The Japanese yen exchange rate against the U.S. dollar has fallen sharply, hitting a new low in the past 24 years. Hsu Wen-hsian, chairman of the Taiwan Machine Tool & Accessories Builders' Association (TMBA), said that the average orders received by machine tool factories have declined by 30% to 40%. Taiwan's machine tool suppliers could face even worse situations as the Japanese Yen, and South Korean Won depreciate even further.
Taiwan Association of Machinery Industry Chairman Larry Wei also said that recently he has heard more and more member manufacturers say that the current situation will lead to clients procuring from Japanese suppliers. He urged the government to consider the seriousness of the depreciation of the Yen because it affects not only the mechanical equipment export situation but also how the New Taiwan dollar exchange rate should fall around 32 yuan for Taiwanese suppliers to profit.

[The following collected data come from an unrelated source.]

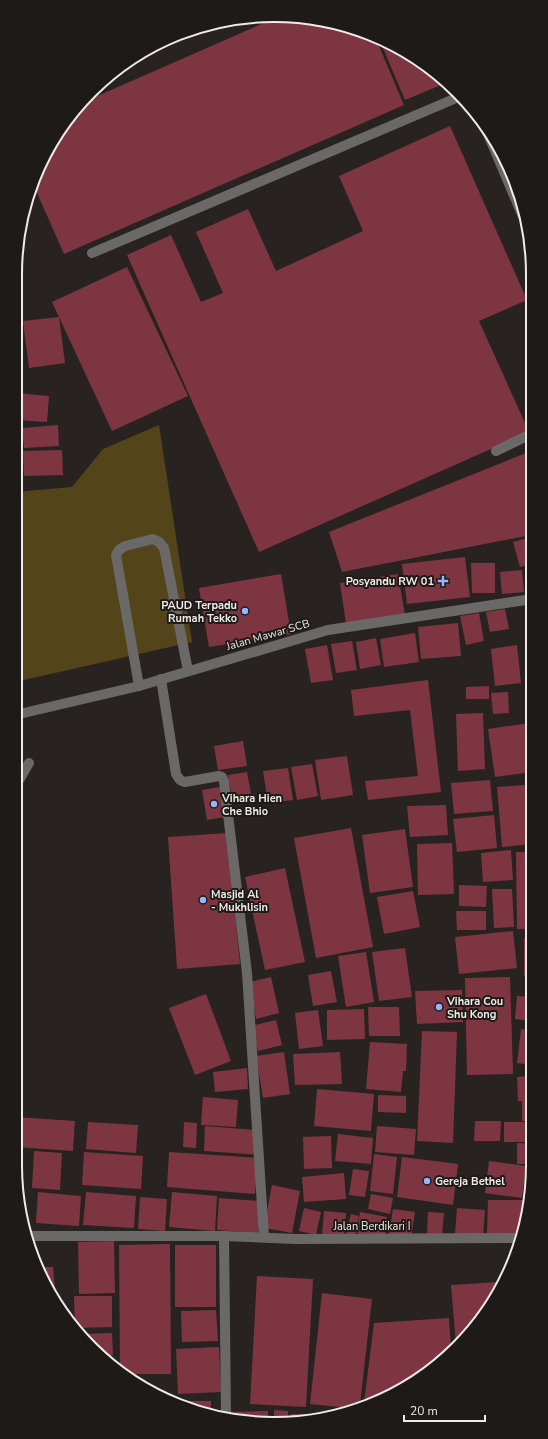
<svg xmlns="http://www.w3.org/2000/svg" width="548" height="1439" viewBox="0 0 548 1439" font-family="'Nunito Sans',sans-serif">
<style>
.green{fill:#53441a}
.building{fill:#7e3542}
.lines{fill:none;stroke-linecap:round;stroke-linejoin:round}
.lane{stroke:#6b6967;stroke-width:10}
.street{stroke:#6b6967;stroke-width:10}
.poi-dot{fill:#95b6fd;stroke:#1e1a18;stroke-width:1.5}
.labels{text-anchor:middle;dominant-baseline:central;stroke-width:4;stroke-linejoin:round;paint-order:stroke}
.poi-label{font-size:11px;font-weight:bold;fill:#efebea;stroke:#1e1a18;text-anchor:start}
.street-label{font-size:11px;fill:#efebea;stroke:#1e1a18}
.rim{fill:none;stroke:#efebea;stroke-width:2}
</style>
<rect width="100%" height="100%" fill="#282321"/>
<path class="green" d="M159,425L192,642L15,682V492L72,487L103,449Z"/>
<g class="building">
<path d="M273,19L341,24L376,39L404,105L64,254L34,186L69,116L86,101Z"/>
<path d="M380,41L418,59L446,83L405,100Z"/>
<path d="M450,126L527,300L479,321L529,432L259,552L127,255L171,235L201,302L223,293L196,232L248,209L276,271L363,231L339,176Z"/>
<path d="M127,267L188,396L112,431L52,302Z"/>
<path d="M59,317L65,363L29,368L23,321Z"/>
<path d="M16,393L49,396L47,422L15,420Z"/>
<path d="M58,425L59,446L24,448L22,428Z"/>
<path d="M15,445H19L21,469L15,470Z"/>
<path d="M62,450L63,475L24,476L23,451Z"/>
<path d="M531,451V535L342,572L329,532Z"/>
<path d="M531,537L532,564L520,567L513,542Z"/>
<path d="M465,557L470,597L407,604L402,564Z"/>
<path d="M471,563H495V593H472Z"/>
<path d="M526,567H532V595H529Z"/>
<path d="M522,570L524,592L502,594L500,572Z"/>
<path d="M281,574L291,634L209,647L199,588Z"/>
<path d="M398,574L405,615L346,624L340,583Z"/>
<path d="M505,609L509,629L490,632L486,612Z"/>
<path d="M479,613L484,641L466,645L460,616Z"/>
<path d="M458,623L461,656L421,659L418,627Z"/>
<path d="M415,633L419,662L384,667L380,639Z"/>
<path d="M376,638L381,665L360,669L356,642Z"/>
<path d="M352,641L357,670L336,673L331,644Z"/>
<path d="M327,645L333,680L311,683L305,649Z"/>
<path d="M517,645L521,683L495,686L491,649Z"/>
<path d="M428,680L441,792L368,800L365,781L418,776L410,710L354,716L351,690Z"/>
<path d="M489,686V699H466V687Z"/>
<path d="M508,692L509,713L493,714L491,693Z"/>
<path d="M483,713L485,769L458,771L456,714Z"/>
<path d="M530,723L532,734V772L495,777L488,729Z"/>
<path d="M243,741L247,766L218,770L214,746Z"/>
<path d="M347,756L353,795L321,800L315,760Z"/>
<path d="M312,764L318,796L297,800L291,767Z"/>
<path d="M288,768L293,800L268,803L263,771Z"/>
<path d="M247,772L251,794L232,797L228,775Z"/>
<path d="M490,780L493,811L454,814L451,783Z"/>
<path d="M526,785L531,844L502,847L497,787Z"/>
<path d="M220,787L225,817L207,820L202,790Z"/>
<path d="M446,805L448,835L410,837L407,806Z"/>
<path d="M494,815L497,848L457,852L453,819Z"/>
<path d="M351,828L373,947L316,958L294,838Z"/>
<path d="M405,829L413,887L370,893L362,835Z"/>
<path d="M227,833L240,964L177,969L168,837Z"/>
<path d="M452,843L454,894L418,895L417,844Z"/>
<path d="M511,850L513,880L483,882L481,853Z"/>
<path d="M516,852H531L532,929H517Z"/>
<path d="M285,868L305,962L265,970L245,877Z"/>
<path d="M459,885L487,886L486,907L459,906Z"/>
<path d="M492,889H512L514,927L494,928Z"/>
<path d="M413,891L420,927L384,934L377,897Z"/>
<path d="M456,911H486V930H457Z"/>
<path d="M513,931L517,968L459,974L455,937Z"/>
<path d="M524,938H532L533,976H524Z"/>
<path d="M405,948L412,997L379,1001L372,952Z"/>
<path d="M366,952L374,1002L346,1007L338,956Z"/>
<path d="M331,971L337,1002L313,1006L308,975Z"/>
<path d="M271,977L279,1013L256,1019L250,982Z"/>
<path d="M510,977L513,1074L467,1075L465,978Z"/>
<path d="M462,990L463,1022L417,1024L415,991Z"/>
<path d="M206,994L231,1061L195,1075L169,1008Z"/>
<path d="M517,996L533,997V1021L515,1019Z"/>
<path d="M368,1007H399L400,1036H369Z"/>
<path d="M364,1009L365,1039L327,1040V1010Z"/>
<path d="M318,1010L323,1046L299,1049L295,1013Z"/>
<path d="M276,1020L282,1045L258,1051L251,1026Z"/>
<path d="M521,1029L533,1031V1065L517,1063Z"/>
<path d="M422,1031L457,1032L453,1143L417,1141Z"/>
<path d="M370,1042L407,1044L406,1071H403L401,1092L366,1089Z"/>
<path d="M284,1052L290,1094L263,1098L256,1056Z"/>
<path d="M340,1052L342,1084L295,1085L293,1054Z"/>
<path d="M247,1068L248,1089L215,1092L213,1072Z"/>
<path d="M533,1076V1101H518L517,1077Z"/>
<path d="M317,1089L374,1094L371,1131L314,1126Z"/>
<path d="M378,1095L406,1096V1113L378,1112Z"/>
<path d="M203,1097L238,1100L236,1127L201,1125Z"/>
<rect x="522" y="1101" width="11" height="20"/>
<path d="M15,1117L75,1121L73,1151L15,1147Z"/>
<path d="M475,1121H501L500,1141H474Z"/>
<path d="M88,1122L138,1125L136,1153L86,1149Z"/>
<path d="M184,1122L197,1123L196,1148L183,1147Z"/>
<rect x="504" y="1122" width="29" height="20"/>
<path d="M205,1126L255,1130L258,1155L204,1151Z"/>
<path d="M377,1126L416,1129L414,1155L375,1152Z"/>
<path d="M338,1134L373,1138L371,1164L335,1161Z"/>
<path d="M331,1136L332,1168L304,1169L303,1137Z"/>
<path d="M517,1143L533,1144V1164H517Z"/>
<path d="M15,1150H23L20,1193L15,1165Z"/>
<path d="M34,1151L62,1153L60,1190L32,1188Z"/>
<path d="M84,1152L143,1156L141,1189L82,1185Z"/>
<path d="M169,1152L258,1158L255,1194L167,1187Z"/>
<path d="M374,1154L397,1157L393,1194L370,1191Z"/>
<path d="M402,1157L458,1164L453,1205L397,1197Z"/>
<path d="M489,1161L526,1166L522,1198L485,1193Z"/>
<path d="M353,1169L369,1171L365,1197L349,1195Z"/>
<path d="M344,1173L346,1199L304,1202L302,1177Z"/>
<path d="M272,1185L300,1191L292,1233L264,1228Z"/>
<path d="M38,1192L81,1196L79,1226L36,1223Z"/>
<path d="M86,1192L136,1196L134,1228L83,1225Z"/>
<path d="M172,1192L217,1196L215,1231L169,1227Z"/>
<path d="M371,1194L393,1198L390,1214L368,1209Z"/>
<path d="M140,1197L167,1199L165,1231L138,1229Z"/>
<path d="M219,1198L261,1201L258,1233L217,1230Z"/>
<path d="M488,1200H528L523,1234L487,1233Z"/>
<path d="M304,1208L321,1212L316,1235L299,1231Z"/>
<path d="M457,1208L485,1210L483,1237L455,1234Z"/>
<path d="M393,1209L415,1212L411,1237L389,1234Z"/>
<path d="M324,1211L346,1213L344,1236L322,1235Z"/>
<path d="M360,1212L387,1217L385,1238L357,1233Z"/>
<path d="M428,1212L444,1213L442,1236L427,1235Z"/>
<path d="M351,1214L359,1216L355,1236L346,1234Z"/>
<path d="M114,1241L115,1293L79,1294L78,1242Z"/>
<path d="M170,1244L171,1374H126L120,1369L119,1245Z"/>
<rect x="175" y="1245" width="41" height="62"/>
<path d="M40,1267H53L55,1293Z"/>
<path d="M257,1276L313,1279L306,1407L250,1404Z"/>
<path d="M500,1282L480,1322L456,1345L451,1285Z"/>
<path d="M322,1293L372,1299L360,1404L350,1408L310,1404Z"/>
<path d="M74,1296H112V1327L75,1328Z"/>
<path d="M216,1310L218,1341L182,1342L181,1311Z"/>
<path d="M449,1318L451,1349L418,1380L364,1403L374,1323Z"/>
<path d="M112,1333L113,1355L104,1356L78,1334Z"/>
<path d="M219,1347L221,1392L178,1394L176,1349Z"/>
<path d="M180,1401H211V1412Z"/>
<path d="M274,1410L288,1411V1420L274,1421Z"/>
<path d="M268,1411V1421L240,1422L230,1418V1412Z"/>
<path d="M291,1414H329V1417L325,1419L291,1420Z"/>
</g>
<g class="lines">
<g class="lane">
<path d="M92,253L461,96"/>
<path d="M139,686L116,555L119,550L125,546L153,539L159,542L164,548L188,671"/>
<path d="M15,787L29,763"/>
</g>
<g class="street">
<path d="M485,127L527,226"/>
<path d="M496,451L531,434"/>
<path d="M161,679L176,774L180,780L185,782L219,776L222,777L224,781L247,973L264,1237"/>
<path d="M15,715L139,686L328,630L532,599"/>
<path d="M27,1236H224L295,1239L521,1238"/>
<path d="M224,1236L226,1417"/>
</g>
</g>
<g class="poi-dot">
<path d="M441 575h4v4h4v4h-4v4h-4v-4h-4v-4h4z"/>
<circle cx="245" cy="611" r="4"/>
<circle cx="214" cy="804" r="4"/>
<circle cx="203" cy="900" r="4"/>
<circle cx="439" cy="1007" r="4"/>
<circle cx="427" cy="1181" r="4"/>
</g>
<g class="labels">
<g class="poi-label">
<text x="434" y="581" text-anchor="end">Posyandu RW 01</text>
<text x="237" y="605" text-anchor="end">PAUD Terpadu<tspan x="237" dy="13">Rumah Tekko</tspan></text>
<text x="222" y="798">Vihara Hien<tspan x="222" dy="13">Che Bhio</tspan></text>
<text x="211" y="894">Masjid Al<tspan x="211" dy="13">- Mukhlisin</tspan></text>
<text x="447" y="1001">Vihara Cou<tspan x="447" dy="13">Shu Kong</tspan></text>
<text x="435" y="1181">Gereja Bethel</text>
</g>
<g class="street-label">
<text transform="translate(268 635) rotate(-16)">Jalan Mawar SCB</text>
<text x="372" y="1226">Jalan Berdikari I</text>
</g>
</g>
<path d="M0 0H548V1439H0ZM274 22H274A252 252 0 0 1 526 274V1165A252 252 0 0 1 274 1417H274A252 252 0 0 1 22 1165V274A252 252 0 0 1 274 22Z" fill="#1e1a18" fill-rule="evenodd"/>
<path class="rim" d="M274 22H274A252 252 0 0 1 526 274V1165A252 252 0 0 1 274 1417H274A252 252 0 0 1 22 1165V274A252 252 0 0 1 274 22Z"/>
<path d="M404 1415v6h81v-6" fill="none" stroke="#efebea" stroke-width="2"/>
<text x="410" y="1415" font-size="12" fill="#efebea" stroke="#1e1a18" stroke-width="3" paint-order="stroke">20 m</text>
</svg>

TMBA recently held a board of directors and supervisors meeting, where the topic of the depreciating Japanese yen and the Korean won concerned the majority of the participants. In addition, some manufacturers pointed out that in the recent economic downturn in mainland China, in order to seize orders, even large Japanese lathes and machining center machine manufacturers have begun price-cutting competition, and each piece of equipment saw price slashes of at least RMB20,000.